After reviewing e-health progress in other nations, the commission said more than 10 years of development time is typically required. In a withering statement, it concludes: “In France, the project was expected to be realized in 26 months, without any precise budget or financing, at a cost projected to be €1.1 billion over five years. Our country was expecting to put in place a project of such complexity three times faster and with from three- to 10-times less money than required in other countries who took on a similar program.”
In its “guarded diagnosis” the commission, formed by the inspectors general from the Finance and Social Affairs ministries and the lead engineer from Telecommunications, blamed the ministries themselves, each with some degree of control over the program.
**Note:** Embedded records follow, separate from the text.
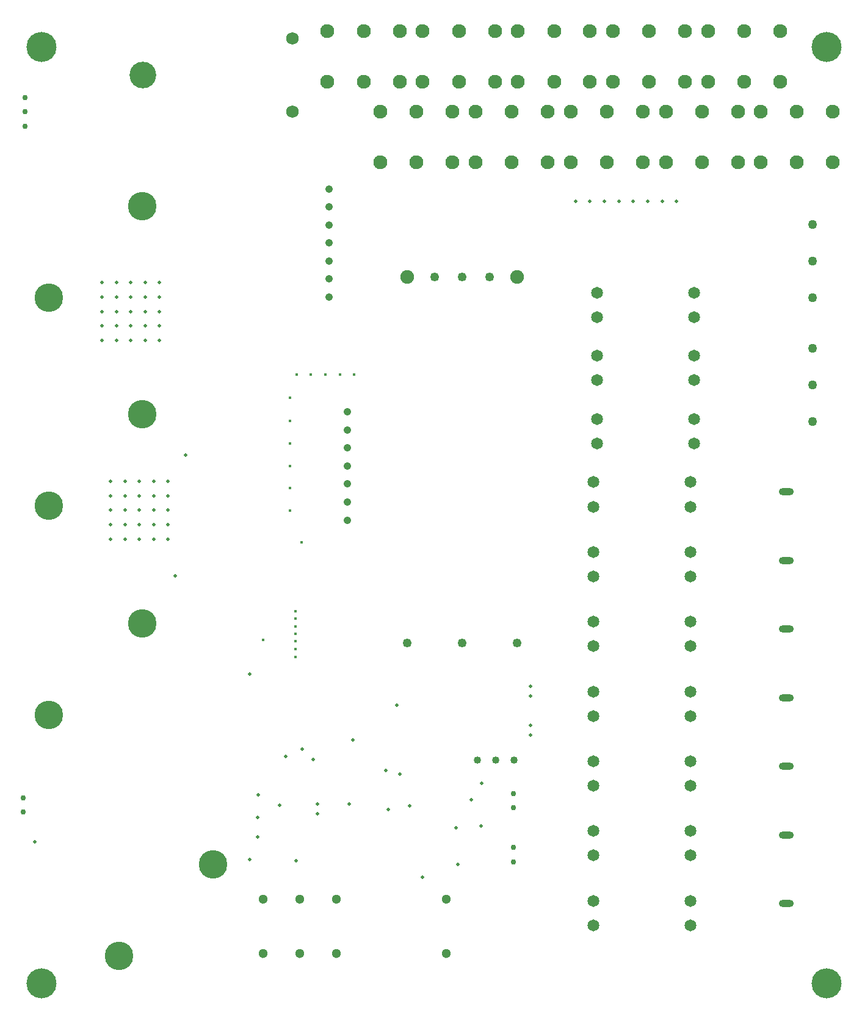
<source format=gbr>
%FSTAX23Y23*%
%MOIN*%
%SFA1B1*%

%IPPOS*%
%ADD113C,0.050000*%
%ADD114C,0.030000*%
%ADD115C,0.065000*%
%ADD116O,0.082677X0.039370*%
%ADD117C,0.051181*%
%ADD118C,0.049213*%
%ADD119C,0.074803*%
%ADD120C,0.145669*%
%ADD121C,0.068898*%
%ADD122C,0.040000*%
%ADD123C,0.075984*%
%ADD124C,0.155905*%
%ADD125C,0.041339*%
%ADD126C,0.164000*%
%ADD127C,0.164000*%
%ADD128C,0.164000*%
%ADD129C,0.164000*%
%ADD130C,0.019685*%
%ADD131C,0.015748*%
%LNpms_board_pth_drill-1*%
%LPD*%
G54D113*
X04406Y04735D03*
Y04535D03*
Y04935D03*
X04409Y04058D03*
Y03858D03*
Y04258D03*
G54D114*
X02775Y01748D03*
Y01826D03*
X02775Y01452D03*
X02775Y01531D03*
X00106Y05472D03*
Y05551D03*
Y05629D03*
X00098Y01803D03*
Y01724D03*
G54D115*
X03232Y04428D03*
Y04562D03*
X03762Y04428D03*
Y04562D03*
X03232Y04084D03*
Y04218D03*
X03762Y04084D03*
Y04218D03*
X03232Y03738D03*
Y03872D03*
X03762Y03738D03*
Y03872D03*
X0374Y0124D03*
Y01106D03*
X0321Y0124D03*
Y01106D03*
X0374Y01621D03*
Y01487D03*
X0321Y01621D03*
Y01487D03*
X0374Y02383D03*
Y02249D03*
X0321Y02383D03*
Y02249D03*
X0374Y02765D03*
Y02631D03*
X0321Y02765D03*
Y02631D03*
X0374Y03146D03*
Y03012D03*
X0321Y03146D03*
Y03012D03*
Y03393D03*
Y03527D03*
X0374Y03393D03*
Y03527D03*
X0321Y01868D03*
Y02002D03*
X0374Y01868D03*
Y02002D03*
G54D116*
X04263Y03475D03*
Y031D03*
Y02725D03*
Y0235D03*
Y01224D03*
Y01599D03*
Y01974D03*
G54D117*
X01407Y01248D03*
X01807D03*
X01607D03*
X01407Y00953D03*
X01807D03*
X01607D03*
X02407Y01248D03*
Y00953D03*
G54D118*
X02343Y0465D03*
X02643D03*
X02493D03*
X02793Y0265D03*
X02493D03*
X02193D03*
G54D119*
X02193Y0465D03*
X02793D03*
G54D120*
X00751Y05752D03*
G54D121*
X01566Y05952D03*
Y05552D03*
G54D122*
X02777Y02007D03*
X02577D03*
X02677D03*
G54D123*
X04519Y05275D03*
X04322D03*
X04125D03*
Y05551D03*
X04322D03*
X04519D03*
X04232Y05716D03*
X04035D03*
X03838D03*
Y05992D03*
X04035D03*
X04232D03*
X04Y05275D03*
X03803D03*
X03606D03*
Y05551D03*
X03803D03*
X04D03*
X03712Y05716D03*
X03515D03*
X03318D03*
Y05992D03*
X03515D03*
X03712D03*
X0348Y05275D03*
X03283D03*
X03086D03*
Y05551D03*
X03283D03*
X0348D03*
X03192Y05716D03*
X02996D03*
X02799D03*
Y05992D03*
X02996D03*
X03192D03*
X0296Y05275D03*
X02763D03*
X02566D03*
Y05551D03*
X02763D03*
X0296D03*
X02673Y05716D03*
X02476D03*
X02279D03*
Y05992D03*
X02476D03*
X02673D03*
X0244Y05275D03*
X02244D03*
X02047D03*
Y05551D03*
X02244D03*
X0244D03*
X02153Y05716D03*
X01956D03*
X01759D03*
Y05992D03*
X01956D03*
X02153D03*
G54D124*
X00749Y03898D03*
X00237Y03398D03*
X00748Y05035D03*
X00236Y04535D03*
X01134Y01437D03*
X00622Y00937D03*
X00748Y02755D03*
X00236Y02255D03*
G54D125*
X01767Y04736D03*
Y04637D03*
Y04539D03*
Y04834D03*
Y04933D03*
Y05031D03*
Y05129D03*
X01868Y03517D03*
Y03418D03*
Y0332D03*
Y03615D03*
Y03714D03*
Y03812D03*
Y03911D03*
G54D126*
X04484Y05905D03*
G54D127*
X04484Y00787D03*
G54D128*
X00196Y00787D03*
G54D129*
X00196Y05905D03*
G54D130*
X02602Y01881D03*
X01334Y01464D03*
X00161Y01562D03*
X02472Y01437D03*
X01334Y0248D03*
X01897Y02118D03*
X01531Y02029D03*
X01496Y01763D03*
X01704Y01716D03*
X01381Y01818D03*
X02137Y02307D03*
X00985Y03674D03*
X00842Y04539D03*
X00763D03*
X00685D03*
X00842Y04381D03*
X00763D03*
X00685D03*
Y04618D03*
X00842D03*
X00527Y04539D03*
X00606D03*
Y04381D03*
X00527Y04303D03*
Y04618D03*
X00763Y0446D03*
X00842Y04303D03*
X00763D03*
X00606Y04618D03*
Y0446D03*
X00527Y04381D03*
X00606Y04303D03*
X00685D03*
X00842Y0446D03*
X00527D03*
X00763Y04618D03*
X00685Y0446D03*
X00889Y03295D03*
X00732Y03216D03*
Y03295D03*
X00574Y03216D03*
Y03295D03*
X00653D03*
Y03216D03*
X00889D03*
X00811D03*
Y03295D03*
X00929Y03015D03*
X02866Y02145D03*
Y02413D03*
Y02358D03*
X02078Y01952D03*
X01377Y0159D03*
X02866Y022D03*
X01681Y02011D03*
X00889Y03531D03*
Y03452D03*
Y03374D03*
X00574D03*
X00653D03*
X00732D03*
X00811D03*
X00732Y03452D03*
X00811D03*
X00732Y03531D03*
X00811D03*
X00574Y03452D03*
X00653D03*
Y03531D03*
X00574D03*
X01622Y0207D03*
X03429Y05062D03*
X03507D03*
X03665D03*
X03586D03*
X03271D03*
X0335D03*
X03192D03*
X03114D03*
X01377Y01696D03*
X02543Y01791D03*
X01586Y0146D03*
X02598Y01649D03*
X02153Y01933D03*
X0209Y0174D03*
X02279Y0137D03*
X0246Y01637D03*
X02208Y01759D03*
X01704Y01767D03*
X01877D03*
G54D131*
X01409Y02665D03*
X01618Y032D03*
X01584Y02822D03*
X01905Y04114D03*
X01826D03*
X01748D03*
X01669D03*
X0159D03*
X01553Y03372D03*
X01554Y03495D03*
X01553Y03616D03*
X01554Y03739D03*
Y03861D03*
X01553Y03988D03*
X01584Y0274D03*
Y02781D03*
Y02698D03*
Y02657D03*
Y02614D03*
Y02572D03*
M02*
</source>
Despite having three patrons, none of the ministries put forward more than the bare minimum of resources and, the commission notes, the DMP group has just 60 employees, compared to the 600 employed by Connecting for Health, the British e-health program launched at roughly the same moment as the French program.
Yet each of the three ministries exercised some influence over the program in an uncoordinated and episodic manner, resulting in wild shifts in strategy and indirectly causing three changes in the Chef de Mission for the DMP over five years.
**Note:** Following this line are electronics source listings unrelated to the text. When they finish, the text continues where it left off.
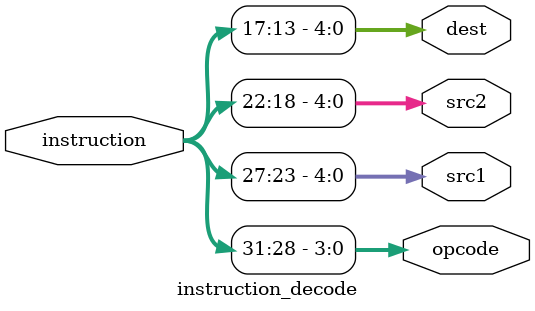
<source format=v>
module instruction_decode (
    input [31:0] instruction,
    output reg [3:0] opcode,      // 4-bit opcode (supports 16 operations)
    output reg [4:0] src1,        // Source register 1
    output reg [4:0] src2,        // Source register 2
    output reg [4:0] dest         // Destination register
);

    always @(*) begin
        opcode <= instruction[31:28];  // Extract opcode (bits 31 to 28)
        src1   <= instruction[27:23];  // Source register 1 (bits 27 to 23)
        src2   <= instruction[22:18];  // Source register 2 (bits 22 to 18)
        dest   <= instruction[17:13];  // Destination register (bits 17 to 13)
    end
endmodule


</source>
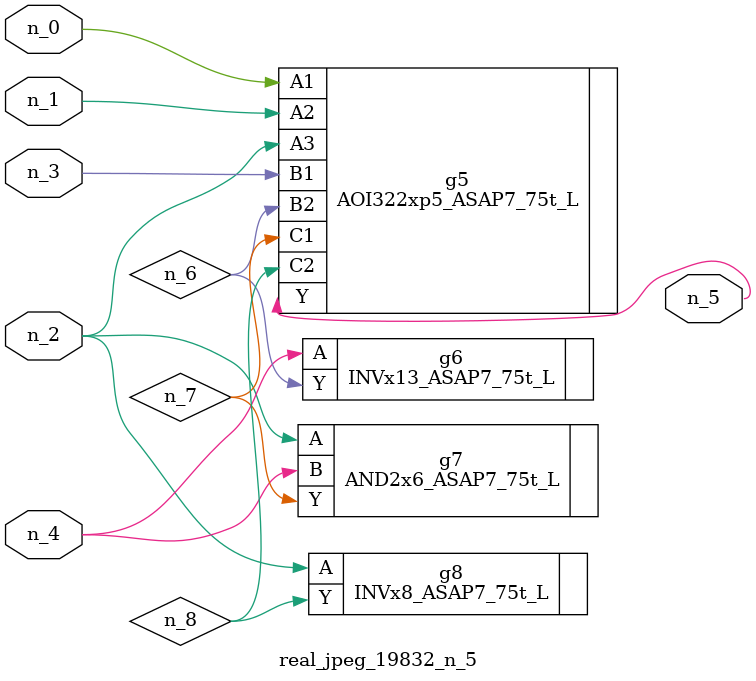
<source format=v>
module real_jpeg_19832_n_5 (n_4, n_0, n_1, n_2, n_3, n_5);

input n_4;
input n_0;
input n_1;
input n_2;
input n_3;

output n_5;

wire n_8;
wire n_6;
wire n_7;

AOI322xp5_ASAP7_75t_L g5 ( 
.A1(n_0),
.A2(n_1),
.A3(n_2),
.B1(n_3),
.B2(n_6),
.C1(n_7),
.C2(n_8),
.Y(n_5)
);

AND2x6_ASAP7_75t_L g7 ( 
.A(n_2),
.B(n_4),
.Y(n_7)
);

INVx8_ASAP7_75t_L g8 ( 
.A(n_2),
.Y(n_8)
);

INVx13_ASAP7_75t_L g6 ( 
.A(n_4),
.Y(n_6)
);


endmodule
</source>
The commission recommends that France save the workable elements of the program developed in various pilot tests and technical programs, that the confidence of the key industry suppliers in telecommunication and information technology (IT) be restored, and that the program should be re-launched.
It spells out 12 subcategories of detailed steps, and the commission notes it will be 10 years before France can expect to launch a credible, functioning and legal e-health program.
A famous citation in France holds that a politician once said, “We find ourselves at the edge of a great precipice, and we are taking a bold step forward.”
In re-launching the DMP, France faces precisely this situation and the recommendations of the DMP commission echo like the falling voice of someone who has taken that step over the precipice.
The country is close to bankruptcy, according to a now-famous statement by the current prime minister just a few months ago.
As the commission notes, successful e-health programs in England, Canada and Denmark have turned in costs of between €264 ($390) and €225 ($330) per habitant; France, with some 65 million citizens, is looking at a cost of some €15 billion ($22 billion).
France also faces a labyrinth of legal issues in implementing a medical record system, including a question of whether it is even lawful in Europe to collect and process personal data records. A specific requirement that each citizen can control the records, up to the point of masking information on the record, poses ethical issues for treating physicians who may not see potentially adverse medication reactions nor prior histories of a condition.
Physicians are flat out against such patient control in all events.
Finally, there is the issue of governance. The commission formed by the three ministries concludes that the DMP failed precisely because there were three ministries in charge, leaving none in control.
Borrowing an insight from the recent Expert Meeting on IT for Health conducted at the headquarters of the Organization for Economic Cooperation and Development in Paris in November, where the French DMP disaster was frequently cited, Petra Wilson from Cisco Systems (San Jose, California) said, “It takes political courage to do this, and we need to be mindful we are often asking political courage from someone who will likely not reap the benefit during his or her term in office. This makes it difficult on the political scene to take the big gamble required for healthcare.”
In the face of a political scene demanding courageous decisions in the face of brutal financial pressures, stagnant growth and stalled employment, the French e-health system is not likely to find itself at the top of the country’s agenda anytime soon.